Büyük Britanya’nın Rusya İmparatorluğu’na karşı askerî ve ticârî üstünlük sağlayabilmesi için, Hindistan’dan Kaşmir’e ve Ladakh’a kadar genişlemesi gerekiyordu. Dönemin bütün keşif seferleri, Orta Asya’nın sömürgeleştirilmesi amacıyla yapılmıştır. Ama, Büyük Britanya’nın Hindistan’dan Orta Asya’ya çıkma isteğinin önünde büyük bir engel vardı. O da, dağlardı. Everest 8.848 metre, K2 8.611 metre, Kangchenjunga 8.586 metre, Dhaulāgirī 8.167 metre, Manaslu 8.163 metre, Nanga Parbat 8.125 metre, Annapurna 8.091 metre, Shishapangma 8.027 metre, Nanda Devi 7.816 metre ve Batura Sar 7.795 metre yükseklikteydiler. Bu nedenle dağcılık, sömürgeciliğin hizmetindeki kâşifliğin zorunlu bir unsuru haline geldi.
* * *
Orta Asya’yı sömürgeleştirebilmek için Büyük Britanya’nın Kaşmir’e ve Ladakh’a kadar genişlemesi fikrini ilk ortaya atan kişi bir veterinerdi. William Moorcroft, Doğu Hindistan Şirketi’nin görevlendirmesiyle, 1819 yılında, Ladakh’a doğru yola çıktı. Yaklaşık 5 yıl boyunca iki kez Karakurum Geçidi’ne ulaşmaya çalıştıysa da, her defasında Çinli yetkililerin öfkesiyle karşılaştı. 1825 yılında, mecbûren Afganistan’a doğru gitti. Orada Andhoy isimli yerde kayboldu. Mezarını 1832 yılında Balkh’ın batı tarafında İngiliz câsûsu ve kâşifi Alexander Burnes buldu. William Moorcroft’un ölümündeki sır perdesi hâlâ aralanabilmiş değildir. Bu konuda Daniel E. Jantzen The Moorcroft Mystery ( 2012 ) isimli ilginç bir kitap yazmıştır. “Büyük Oyun” denen emperyalist düşüncenin isim babası ve ilk kuramcısı olan William Moorcroft’un 1819 ile 1825 arasında tuttuğu notları Travels in the Himalayan Provinces of Hindustan and the Panjab; in Ladakh and Kashmir; in Peshawar, Kabul, Kunduz and Bokhara ismiyle 1841 yılında 2 cilt olarak John Murray tarafından yayımlandı. William Moorcroft’un mezarını bulan İngiliz câsûsu ve kâşifi Alexander Burnes’ın Travels into Bokhara ( 1835 ) isimli kitabı ise, yıllar boyunca “Büyük Oyun” araştırmacıları için eşsiz bir kaynak olmuştur.

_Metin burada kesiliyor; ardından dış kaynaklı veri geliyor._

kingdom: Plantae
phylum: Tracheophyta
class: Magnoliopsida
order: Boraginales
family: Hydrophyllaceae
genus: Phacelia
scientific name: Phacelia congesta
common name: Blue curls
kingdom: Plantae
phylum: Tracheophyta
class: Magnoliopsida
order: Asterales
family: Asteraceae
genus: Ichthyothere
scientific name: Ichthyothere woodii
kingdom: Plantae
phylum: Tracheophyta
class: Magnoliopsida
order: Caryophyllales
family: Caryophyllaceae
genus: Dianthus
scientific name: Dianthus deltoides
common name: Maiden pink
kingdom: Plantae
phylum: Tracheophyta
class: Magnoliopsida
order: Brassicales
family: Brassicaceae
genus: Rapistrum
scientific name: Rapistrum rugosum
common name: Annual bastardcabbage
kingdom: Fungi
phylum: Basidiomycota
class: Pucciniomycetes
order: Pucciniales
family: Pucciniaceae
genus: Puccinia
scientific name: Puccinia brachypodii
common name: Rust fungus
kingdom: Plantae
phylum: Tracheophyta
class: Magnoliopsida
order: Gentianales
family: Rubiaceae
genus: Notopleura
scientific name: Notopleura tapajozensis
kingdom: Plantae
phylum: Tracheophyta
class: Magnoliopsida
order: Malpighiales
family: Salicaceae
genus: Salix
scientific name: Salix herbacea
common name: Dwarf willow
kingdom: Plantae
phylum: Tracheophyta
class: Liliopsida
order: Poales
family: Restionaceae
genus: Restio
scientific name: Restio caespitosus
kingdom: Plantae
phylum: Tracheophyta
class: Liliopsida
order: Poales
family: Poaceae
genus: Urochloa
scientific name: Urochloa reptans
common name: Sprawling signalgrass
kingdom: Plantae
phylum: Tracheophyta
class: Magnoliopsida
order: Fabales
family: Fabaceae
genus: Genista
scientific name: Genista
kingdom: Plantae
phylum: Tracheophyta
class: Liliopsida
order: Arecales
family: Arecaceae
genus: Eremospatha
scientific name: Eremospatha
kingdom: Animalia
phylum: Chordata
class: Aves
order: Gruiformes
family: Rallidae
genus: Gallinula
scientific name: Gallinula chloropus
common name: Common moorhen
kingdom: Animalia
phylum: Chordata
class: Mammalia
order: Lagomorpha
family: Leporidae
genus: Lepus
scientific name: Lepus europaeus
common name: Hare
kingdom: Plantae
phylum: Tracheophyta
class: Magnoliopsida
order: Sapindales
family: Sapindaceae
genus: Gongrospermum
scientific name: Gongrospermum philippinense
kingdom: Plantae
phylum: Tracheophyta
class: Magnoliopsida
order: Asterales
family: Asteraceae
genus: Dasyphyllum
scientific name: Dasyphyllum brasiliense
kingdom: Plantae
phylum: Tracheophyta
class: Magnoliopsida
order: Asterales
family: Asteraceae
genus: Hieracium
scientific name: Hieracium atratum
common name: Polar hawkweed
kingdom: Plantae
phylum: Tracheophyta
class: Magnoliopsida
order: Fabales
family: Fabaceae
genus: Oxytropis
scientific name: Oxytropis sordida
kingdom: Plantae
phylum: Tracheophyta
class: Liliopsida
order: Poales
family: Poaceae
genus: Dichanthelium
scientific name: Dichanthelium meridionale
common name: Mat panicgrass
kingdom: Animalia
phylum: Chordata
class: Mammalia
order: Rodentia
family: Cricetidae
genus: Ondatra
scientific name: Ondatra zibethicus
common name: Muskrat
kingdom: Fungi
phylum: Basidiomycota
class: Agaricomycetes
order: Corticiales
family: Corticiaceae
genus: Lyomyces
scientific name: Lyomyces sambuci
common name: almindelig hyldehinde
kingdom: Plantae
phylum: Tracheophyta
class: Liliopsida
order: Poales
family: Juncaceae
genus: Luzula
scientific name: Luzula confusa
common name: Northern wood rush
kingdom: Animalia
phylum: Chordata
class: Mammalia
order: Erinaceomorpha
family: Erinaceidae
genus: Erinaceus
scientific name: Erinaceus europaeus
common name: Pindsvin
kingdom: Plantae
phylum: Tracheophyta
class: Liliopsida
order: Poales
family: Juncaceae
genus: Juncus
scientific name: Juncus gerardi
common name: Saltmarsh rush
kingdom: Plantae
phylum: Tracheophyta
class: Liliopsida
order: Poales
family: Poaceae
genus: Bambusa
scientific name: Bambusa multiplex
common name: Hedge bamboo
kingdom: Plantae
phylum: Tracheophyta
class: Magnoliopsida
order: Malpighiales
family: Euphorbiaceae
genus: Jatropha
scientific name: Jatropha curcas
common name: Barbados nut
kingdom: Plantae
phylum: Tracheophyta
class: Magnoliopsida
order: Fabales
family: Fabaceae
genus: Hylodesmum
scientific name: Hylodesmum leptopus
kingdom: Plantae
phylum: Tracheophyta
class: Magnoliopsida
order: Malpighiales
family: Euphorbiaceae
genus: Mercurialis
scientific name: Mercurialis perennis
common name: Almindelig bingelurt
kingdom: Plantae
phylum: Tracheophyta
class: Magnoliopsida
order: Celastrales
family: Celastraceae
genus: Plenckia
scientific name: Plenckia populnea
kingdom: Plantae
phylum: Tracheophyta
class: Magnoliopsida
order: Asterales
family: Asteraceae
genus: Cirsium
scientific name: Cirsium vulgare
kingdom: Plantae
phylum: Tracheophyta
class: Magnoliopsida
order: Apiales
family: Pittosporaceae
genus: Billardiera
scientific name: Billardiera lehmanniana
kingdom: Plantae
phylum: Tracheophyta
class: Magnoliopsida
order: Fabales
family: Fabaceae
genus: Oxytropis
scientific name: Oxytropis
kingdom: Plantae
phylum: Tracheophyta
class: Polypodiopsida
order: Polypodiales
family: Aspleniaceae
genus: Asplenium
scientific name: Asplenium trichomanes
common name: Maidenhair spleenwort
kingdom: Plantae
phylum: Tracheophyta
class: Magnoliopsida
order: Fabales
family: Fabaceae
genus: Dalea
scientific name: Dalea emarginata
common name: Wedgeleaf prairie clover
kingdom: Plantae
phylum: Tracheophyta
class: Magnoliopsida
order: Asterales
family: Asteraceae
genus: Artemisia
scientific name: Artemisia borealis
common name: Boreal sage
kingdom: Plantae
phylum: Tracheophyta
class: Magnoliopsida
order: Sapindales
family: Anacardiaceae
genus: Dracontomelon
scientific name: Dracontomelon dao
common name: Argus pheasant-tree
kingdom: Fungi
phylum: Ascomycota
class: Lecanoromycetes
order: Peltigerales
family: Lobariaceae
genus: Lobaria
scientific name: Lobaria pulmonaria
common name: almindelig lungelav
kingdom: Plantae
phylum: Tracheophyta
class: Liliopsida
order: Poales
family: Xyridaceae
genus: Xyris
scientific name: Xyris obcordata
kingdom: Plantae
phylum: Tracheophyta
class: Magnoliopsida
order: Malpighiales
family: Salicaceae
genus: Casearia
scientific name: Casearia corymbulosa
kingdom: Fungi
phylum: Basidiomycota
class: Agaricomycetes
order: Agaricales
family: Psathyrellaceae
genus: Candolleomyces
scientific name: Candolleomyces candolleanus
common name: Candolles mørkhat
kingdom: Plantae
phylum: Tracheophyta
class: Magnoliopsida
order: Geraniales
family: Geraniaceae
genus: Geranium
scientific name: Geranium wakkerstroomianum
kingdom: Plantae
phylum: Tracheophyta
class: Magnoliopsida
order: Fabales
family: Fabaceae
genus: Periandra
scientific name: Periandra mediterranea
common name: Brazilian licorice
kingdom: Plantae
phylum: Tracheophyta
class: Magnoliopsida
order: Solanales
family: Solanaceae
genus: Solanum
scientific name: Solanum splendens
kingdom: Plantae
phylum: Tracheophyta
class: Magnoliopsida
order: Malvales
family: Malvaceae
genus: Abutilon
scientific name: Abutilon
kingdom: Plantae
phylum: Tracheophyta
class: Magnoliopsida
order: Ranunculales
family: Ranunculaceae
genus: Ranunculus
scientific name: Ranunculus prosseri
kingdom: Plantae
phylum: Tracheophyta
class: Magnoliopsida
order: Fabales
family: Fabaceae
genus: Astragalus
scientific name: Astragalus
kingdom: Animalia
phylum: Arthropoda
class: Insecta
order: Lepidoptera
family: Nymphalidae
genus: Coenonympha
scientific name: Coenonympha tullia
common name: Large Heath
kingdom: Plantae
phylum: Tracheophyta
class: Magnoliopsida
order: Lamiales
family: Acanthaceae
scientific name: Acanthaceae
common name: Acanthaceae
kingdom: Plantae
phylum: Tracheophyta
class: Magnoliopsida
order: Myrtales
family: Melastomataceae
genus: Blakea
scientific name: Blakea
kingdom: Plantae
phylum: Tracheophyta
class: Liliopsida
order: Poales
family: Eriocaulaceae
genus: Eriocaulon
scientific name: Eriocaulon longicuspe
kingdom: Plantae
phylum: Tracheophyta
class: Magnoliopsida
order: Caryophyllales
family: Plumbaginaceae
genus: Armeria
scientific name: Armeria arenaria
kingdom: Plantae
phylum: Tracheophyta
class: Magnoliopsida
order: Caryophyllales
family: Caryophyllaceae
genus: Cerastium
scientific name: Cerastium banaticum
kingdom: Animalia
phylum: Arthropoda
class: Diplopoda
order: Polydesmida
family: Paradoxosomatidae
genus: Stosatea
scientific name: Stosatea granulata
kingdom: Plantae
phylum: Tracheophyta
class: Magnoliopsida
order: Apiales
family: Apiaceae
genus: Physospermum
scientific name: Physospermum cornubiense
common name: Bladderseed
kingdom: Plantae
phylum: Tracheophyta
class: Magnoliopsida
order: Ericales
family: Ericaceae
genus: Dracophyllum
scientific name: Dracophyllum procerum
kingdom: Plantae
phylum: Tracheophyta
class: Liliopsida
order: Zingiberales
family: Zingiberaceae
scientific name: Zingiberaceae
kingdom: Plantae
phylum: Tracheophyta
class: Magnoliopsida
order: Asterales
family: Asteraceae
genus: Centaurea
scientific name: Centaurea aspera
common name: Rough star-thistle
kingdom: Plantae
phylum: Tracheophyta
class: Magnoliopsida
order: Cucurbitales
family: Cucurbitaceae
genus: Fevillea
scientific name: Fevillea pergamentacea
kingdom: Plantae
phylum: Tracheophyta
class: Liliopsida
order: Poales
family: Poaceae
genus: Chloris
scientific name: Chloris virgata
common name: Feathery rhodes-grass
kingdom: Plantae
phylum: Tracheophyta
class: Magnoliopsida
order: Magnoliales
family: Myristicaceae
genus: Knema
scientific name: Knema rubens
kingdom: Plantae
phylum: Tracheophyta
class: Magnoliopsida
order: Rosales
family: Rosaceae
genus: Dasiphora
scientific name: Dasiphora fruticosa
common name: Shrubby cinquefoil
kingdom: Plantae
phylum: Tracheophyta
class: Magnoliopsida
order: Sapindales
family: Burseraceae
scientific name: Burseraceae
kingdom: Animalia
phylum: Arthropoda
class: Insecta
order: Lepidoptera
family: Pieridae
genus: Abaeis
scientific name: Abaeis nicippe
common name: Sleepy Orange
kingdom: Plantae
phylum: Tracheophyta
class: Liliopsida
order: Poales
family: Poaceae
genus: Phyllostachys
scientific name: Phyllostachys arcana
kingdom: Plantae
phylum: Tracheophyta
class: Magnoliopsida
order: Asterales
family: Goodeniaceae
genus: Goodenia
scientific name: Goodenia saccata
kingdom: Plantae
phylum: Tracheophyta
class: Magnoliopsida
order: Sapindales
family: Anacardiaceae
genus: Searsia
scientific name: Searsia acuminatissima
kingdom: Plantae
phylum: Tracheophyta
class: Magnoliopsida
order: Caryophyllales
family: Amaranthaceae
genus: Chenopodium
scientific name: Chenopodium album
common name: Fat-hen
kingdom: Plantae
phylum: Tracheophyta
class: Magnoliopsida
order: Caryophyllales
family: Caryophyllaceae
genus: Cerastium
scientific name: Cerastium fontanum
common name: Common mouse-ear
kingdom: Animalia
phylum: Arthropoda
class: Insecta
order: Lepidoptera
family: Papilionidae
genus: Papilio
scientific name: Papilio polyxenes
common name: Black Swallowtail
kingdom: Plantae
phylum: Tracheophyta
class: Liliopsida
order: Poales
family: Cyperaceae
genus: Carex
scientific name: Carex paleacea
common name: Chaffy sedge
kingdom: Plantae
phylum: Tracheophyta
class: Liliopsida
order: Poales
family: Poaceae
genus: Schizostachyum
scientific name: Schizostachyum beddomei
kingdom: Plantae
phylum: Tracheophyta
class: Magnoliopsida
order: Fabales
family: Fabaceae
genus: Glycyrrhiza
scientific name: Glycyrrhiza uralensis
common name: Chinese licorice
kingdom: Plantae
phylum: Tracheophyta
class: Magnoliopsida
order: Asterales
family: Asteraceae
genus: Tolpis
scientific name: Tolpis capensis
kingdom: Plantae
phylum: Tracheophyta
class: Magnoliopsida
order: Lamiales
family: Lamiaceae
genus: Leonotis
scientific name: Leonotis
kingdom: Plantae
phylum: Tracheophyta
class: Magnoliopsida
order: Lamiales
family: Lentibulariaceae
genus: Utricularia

Himalayalar’daki ilk keşif seferlerine, zirvelerin fethi için değil, Orta Asya’ya açılan dağ geçidlerini bulmak amacıyla çıkılmıştır. Bu dağ geçidleri keşfedildikleri takdirde, İngilizler Orta Asya’ya girebileceklerdi. Birinci Sikh Savaşı’nın ardından Kaşmir ile Ladakh toprakları istîlâ edilince, ertesi yıl, yani 1847 yılında, Thomas Tomson Ladakh’ın sınırlarını keşfetmekle görevlendirildi. Thomas Tomson, bir cerrâh olmasına karşın, Büyük Britanya’nın sömürgecilik mâcerâsını başlatan Doğu Hindistan Şirketi için çalışıyordu. Orta Asya’ya giriş kapısı olan Karakurum Geçidi’ne giden yolu o buldu. Keşif gezilerinden hemen sonra yazdığı Western Himalaya and Tibet ( 1852 ) isimli bir kitabı bulunuyor.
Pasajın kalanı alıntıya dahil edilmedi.